燕绥:“…不想。”阿笑大哥是不是有什么毛病!
原来不爱吃生鸡生鸭啊,沈幕颇为失望地应了声。
就这么鸡飞狗跳地又过了一日,一行人终于到了江边,找了一家颇大的,在全国都颇有名气的船行准备租船出蜀,沈蓉跟在沈幕等人身后挑船型,不想他们一行人身后有几个船行的伙计探头探脑地看了几眼,似在确认什么,燕绥心里一警,拿出斗笠来给沈蓉和自己戴上,又提醒沈家父子俩也戴好斗笠。

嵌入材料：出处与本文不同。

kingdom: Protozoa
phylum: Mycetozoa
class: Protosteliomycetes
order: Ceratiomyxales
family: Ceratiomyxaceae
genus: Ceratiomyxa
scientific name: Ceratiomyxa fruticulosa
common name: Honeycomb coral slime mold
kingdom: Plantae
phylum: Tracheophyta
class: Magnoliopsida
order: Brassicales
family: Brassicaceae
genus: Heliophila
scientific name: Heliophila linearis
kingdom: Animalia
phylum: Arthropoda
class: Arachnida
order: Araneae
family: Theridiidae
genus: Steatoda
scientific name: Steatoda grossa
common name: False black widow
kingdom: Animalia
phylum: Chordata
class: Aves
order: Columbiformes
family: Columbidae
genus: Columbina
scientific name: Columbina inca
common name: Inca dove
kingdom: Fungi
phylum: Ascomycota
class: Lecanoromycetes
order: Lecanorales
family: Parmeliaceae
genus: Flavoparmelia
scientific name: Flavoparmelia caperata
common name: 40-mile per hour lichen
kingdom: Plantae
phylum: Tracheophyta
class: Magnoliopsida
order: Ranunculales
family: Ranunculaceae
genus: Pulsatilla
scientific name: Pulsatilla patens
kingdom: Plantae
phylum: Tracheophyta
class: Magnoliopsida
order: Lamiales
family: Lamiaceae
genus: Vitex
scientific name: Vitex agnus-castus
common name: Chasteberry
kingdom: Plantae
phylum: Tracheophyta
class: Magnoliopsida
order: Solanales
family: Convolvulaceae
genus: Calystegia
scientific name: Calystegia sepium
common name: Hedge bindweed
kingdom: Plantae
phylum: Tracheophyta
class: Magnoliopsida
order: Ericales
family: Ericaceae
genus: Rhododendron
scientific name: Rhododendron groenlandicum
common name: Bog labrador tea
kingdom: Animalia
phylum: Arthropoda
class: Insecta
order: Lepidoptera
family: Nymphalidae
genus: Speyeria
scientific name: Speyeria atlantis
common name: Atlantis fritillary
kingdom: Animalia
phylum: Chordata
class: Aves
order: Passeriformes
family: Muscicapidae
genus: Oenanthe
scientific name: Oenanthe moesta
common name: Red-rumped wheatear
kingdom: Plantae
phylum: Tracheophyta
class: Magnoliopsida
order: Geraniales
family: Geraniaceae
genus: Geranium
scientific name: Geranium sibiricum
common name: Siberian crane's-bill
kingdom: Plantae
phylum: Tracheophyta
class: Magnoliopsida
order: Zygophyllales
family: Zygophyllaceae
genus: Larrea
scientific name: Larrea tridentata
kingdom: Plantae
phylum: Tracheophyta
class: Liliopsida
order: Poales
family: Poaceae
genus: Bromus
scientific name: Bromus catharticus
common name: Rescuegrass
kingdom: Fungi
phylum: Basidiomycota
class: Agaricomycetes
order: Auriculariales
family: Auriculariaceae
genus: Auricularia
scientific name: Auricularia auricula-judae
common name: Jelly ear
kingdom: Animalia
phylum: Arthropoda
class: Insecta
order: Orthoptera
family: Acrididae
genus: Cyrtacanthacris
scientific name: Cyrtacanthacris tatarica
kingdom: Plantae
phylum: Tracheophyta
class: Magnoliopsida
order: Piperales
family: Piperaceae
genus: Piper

他笑了笑:“这家船型不齐全,开价也过高了,咱们换一家吧。”
沈蓉知道他不会无的放矢,立时点头同意了,燕绥又看了那活计一眼,又挑了一家规模小些,但是信誉不错的船帮开始选船,众人本来想挑一艘大船的,但无奈这一路上有几段河道十分窄小,就怕大船施展不开,只得选了两艘中小型的客船。
众人都怕在此地多呆横生枝节,于是挑好船之后就立即上船启程,此时天色已经暗了,沈蓉本来对坐船还挺有兴趣的,他们一家三口先上了头一条船,燕绥说是有事跟镖头商议,等会要再到前头船上来,于是直接去了后面那艘,她没想到她上船没一会儿竟然觉着头晕脑胀胸口发闷,独自走到船头去透气。
镖局的人都在船舱里收拾东西,还没来得及巡逻,船上除了雇来的船夫就只有她了,她独自站在船头吹了会儿风,总算是觉着没那么难受了。
她本来想要返回船舱继续收拾打点,这时一叶小舟从船边擦过,轻轻灵灵搅碎了满江月光,小舟行到月色正好的时候,有个锦衣青年翩翩从船舱里走出来,一手托着酒盏,仰头赏月,只是眉毛轻轻蹙着,似乎遇到了什么烦心事。
在江心赏月吟诗也是桩风雅事,沈蓉难免多瞧了几眼,隐约能看见这人相貌颇为俊美,身上的衣裳也挺有品味的,就是对她来说有点花哨了,虽把人衬的更俊俏,但怎么看怎么…骚包。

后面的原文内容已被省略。